I remember one patient who would have benefited. At a minimum, it would have at least prolonged his life.

Heidi Rehm, PhD, the chief laboratory director for molecular medicine at Partners HealthCare and associate professor at Harvard Medical School in Boston, added that "I absolutely think this where we want to head — the very early diagnosis long before the clinical manifestation of disease."

"Change will come from 2 directions," said Dr. Rehm. "Physicians are learning about these new tools, but their patients are also savvy. They're on the Internet and, in the same way that patients see a drug on TV and then ask their doctors about it, they're going to be asking about sequencing.
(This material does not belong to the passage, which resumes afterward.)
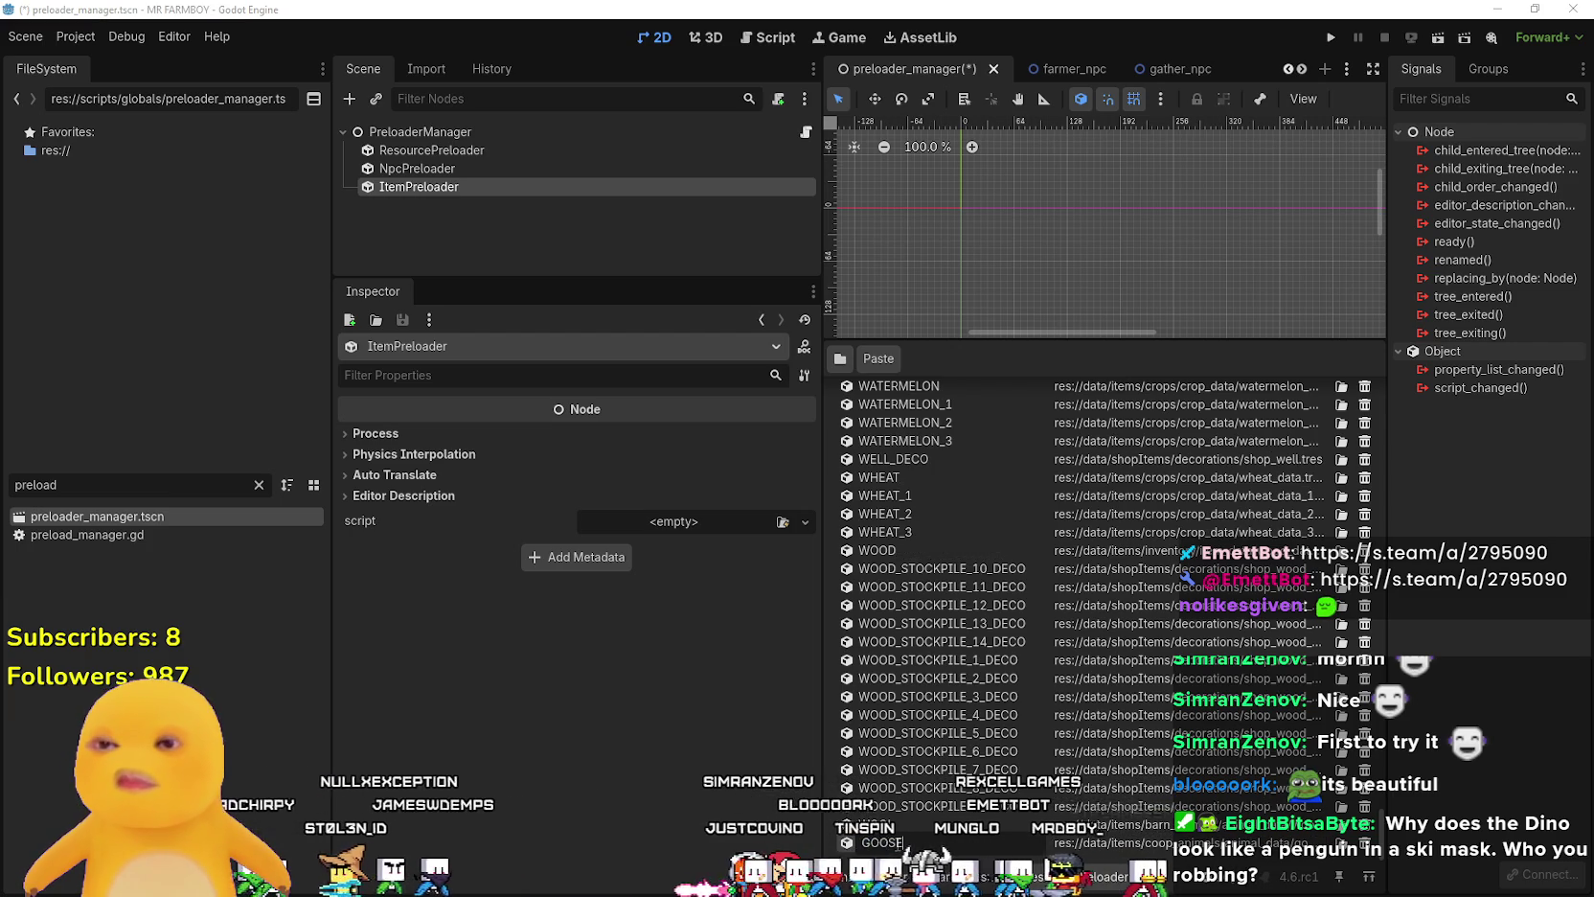
key(Return)
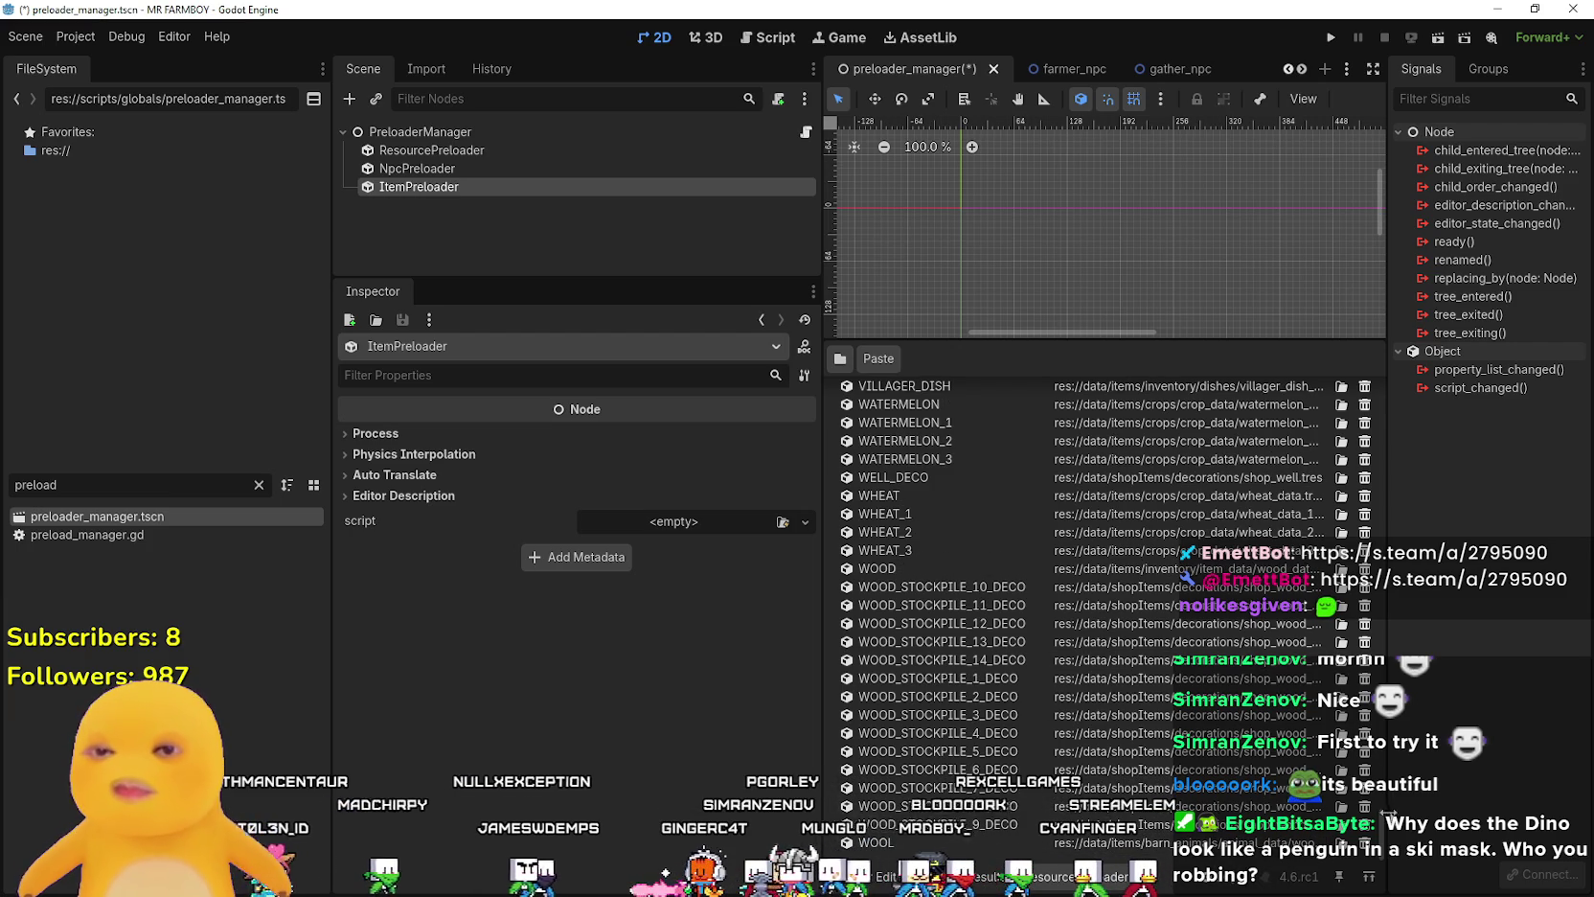
- Save the preloader_manager scene and restore the panel sizes
scroll(1339, 687, up, 15)
scroll(1376, 458, up, 15)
There will be continuous pressure to adopt these methods," she said. "It will be the same thing for reimbursement."

Many meeting attendees expressed a desire to have liquid biopsy testing available now, not in 5 years. "I'm frustrated," said Dr. Westbrook. "I remember one patient who would have benefited. At a minimum, it would have at least prolonged his life. Unfortunately, before we could find a way to order tests, the patient died. In cancer, time is always a factor."

Dr. Dawson, Dr. Westbrook, and Dr. Rehm have disclosed no relevant financial relationships.

Future of Genomic Medicine (FoGM) VII. Presented March 6, 2014.